# PAGE EXCERPT
+ + + +

Finding a job that suits you isn’t easy. But prospective employers want to make sure you’re the right fit for them, too. Don’t be surprised if that includes talking to a group of prospective co-workers.
The so-called peer interview is increasingly common. If you haven’t had one yet, you will at some point.
“I think that in this environment in healthcare, with hospitals moving more toward Magnet status, it’s just one of those things that encourages buy in from the team,” says nurse recruiter Jill Jarufe at Kaye/Bassman International in Dallas. “[Employees] work more harmoniously when they are given more input into the hiring process.”
That can mean a sit-down with two or three to 10 prospective co-workers.
Don’t make it too casual
But don’t make the mistake of thinking this will be a let-your-hair-down chat over coffee and bagels. The idea is for everyone to be honest, but you’ll be asked carefully planned questions. Those questions may not be dramatically different from those in a manager interview. But the difference here is that the team is assessing how you fit from their perspective, not the manager’s.

+ + + +

# EXTRACTED MATERIAL
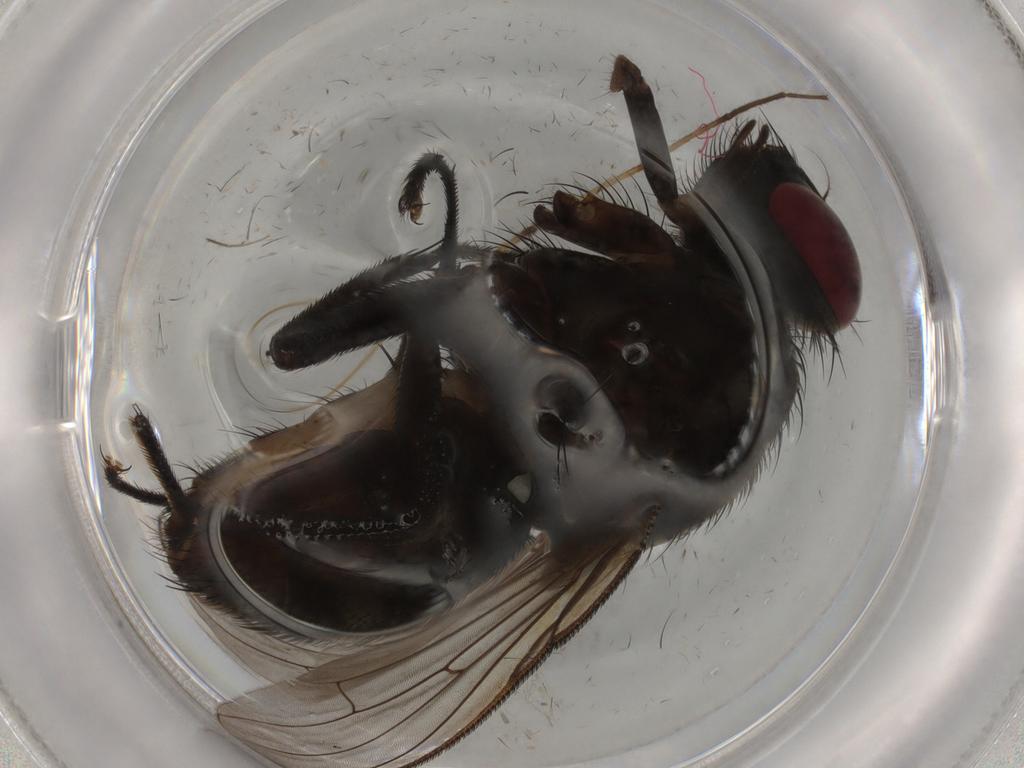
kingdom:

+ + + +

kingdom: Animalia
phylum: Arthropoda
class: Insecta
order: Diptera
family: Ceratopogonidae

+ + + +

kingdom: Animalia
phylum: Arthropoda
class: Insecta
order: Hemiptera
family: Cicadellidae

+ + + +

# TASK SET
A. In the article on peer interviews, what is Jill Jarufe's job, and where does she work?
B. Copy everything in the article on peer interviews from "Finding a job" down to "10 prospective co-workers.".

# SOLUTION LIST
A. She is a nurse recruiter at Kaye/Bassman International in Dallas.

B.
Finding a job that suits you isn’t easy. But prospective employers want to make sure you’re the right fit for them, too. Don’t be surprised if that includes talking to a group of prospective co-workers.
The so-called peer interview is increasingly common. If you haven’t had one yet, you will at some point.
“I think that in this environment in healthcare, with hospitals moving more toward Magnet status, it’s just one of those things that encourages buy in from the team,” says nurse recruiter Jill Jarufe at Kaye/Bassman International in Dallas. “[Employees] work more harmoniously when they are given more input into the hiring process.”
That can mean a sit-down with two or three to 10 prospective co-workers.